The World Bank’s mission is to lift people out of poverty. The bank is now compromising that mission in favor of a political agenda targeting certain energy sources.

With the World Bank blocking financing to affordable and reliable energy projects, Russia and China are stepping up their investments in order to gain geopolitical leverage.

President Vladimir Putin is pursuing Russian oil and gas projects in Mozambique, Gabon, and Angola. China’s Belt and Road Initiative is supporting traditional energy resources, with 36 percent of its power projects from 2014 to 2017 involving coal. South Africa had to turn to the China Development Bank to fund its $1.5 billion coal-fired power plant.

There are real risks for countries partnering with China and Russia on these projects. Developing countries are facing what some are calling China’s “debt trap” diplomacy. These nations have also raised concerns over safety compliance, unfair business practices, and labor standards.

As the bank’s largest contributor, the United States has a duty to make sure U.S. taxpayer dollars are used wisely and effectively. Every U.S. dollar at the World Bank should make a difference for people in the developing world.

My colleagues and I have asked the bank to pursue an all-of-the-above energy strategy as it strives to achieve its mission to end extreme poverty and promote shared prosperity. We will take the bank’s response into account during the congressional appropriations process.

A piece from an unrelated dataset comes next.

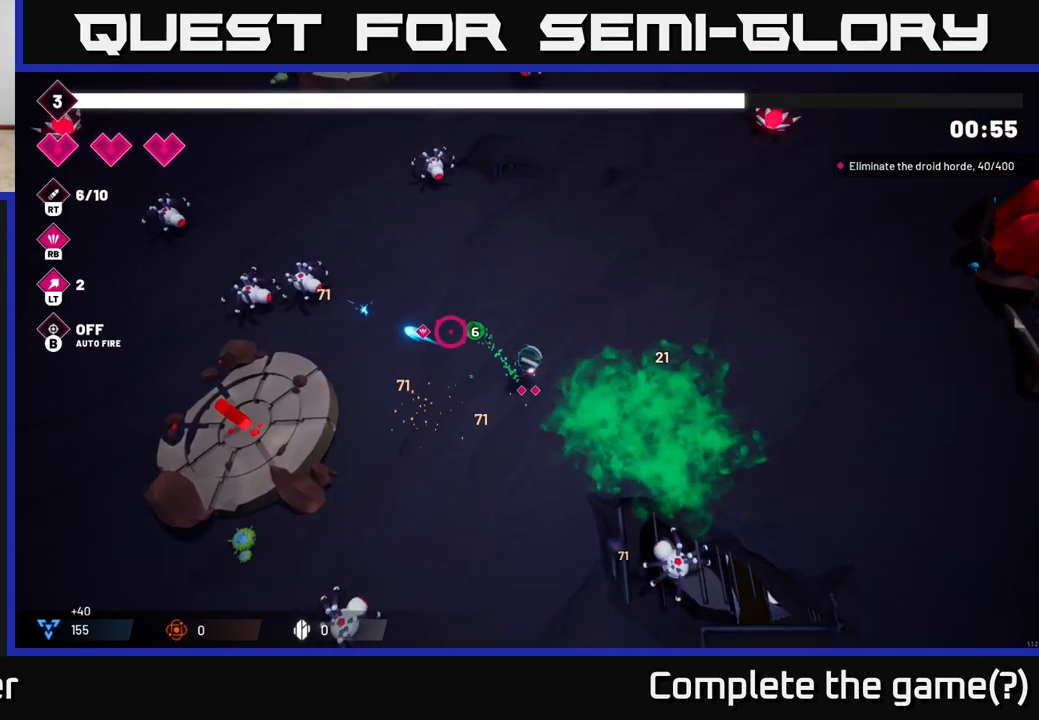
{"buttons": [], "left_stick": "up-left", "right_stick": "up-left", "events": [[233, "left_stick", "up-left"]]}
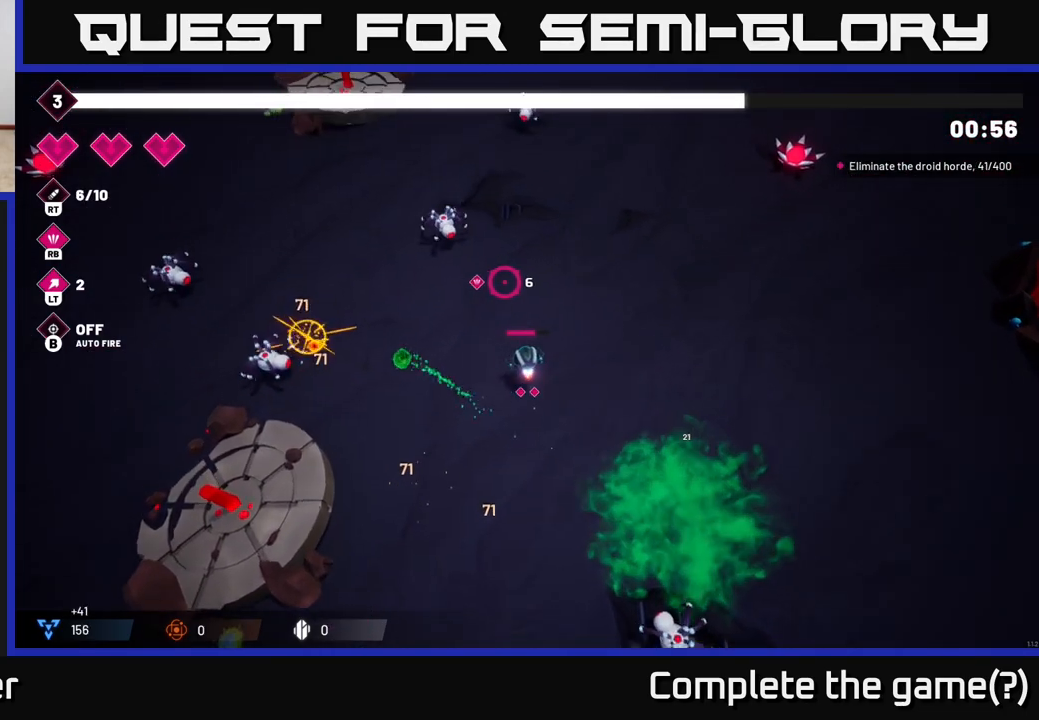
{"buttons": ["R2"], "left_stick": "up-right", "right_stick": "up-left", "events": [[200, "R2", "down"], [267, "left_stick", "up"], [433, "left_stick", "up-right"]]}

The United States is a top global energy producer. And yet Democrats running for president are pursuing anti-energy policies that would hurt not only the United States but the entire world, with implications for U.S. national security as well.

Utilizing our abundant energy resources has fueled an American energy renaissance and a booming U.S. economy, even as disruptions in coal and nuclear have strained the grid, with millions of new jobs and higher wages.

People who are struggling to survive and thrive in developing countries deserve the same opportunity to access affordable and reliable sources of power.

As Microsoft founder and global philanthropist Bill Gates has noted of renewables: "Many people experiencing energy poverty live in areas without access to the kind of grids that are needed to make those technologies cheap and reliable enough to replace fossil fuels."

Ultimately, there is a role for all sources of energy to help countries alleviate poverty and improve the education, health and wellbeing of their people.

The solution to ending energy poverty does not lie in limiting options, but in using all available options. The World Bank must recommit to ending extreme poverty by helping countries use all of the world’s abundant energy resources. Let’s end energy poverty now.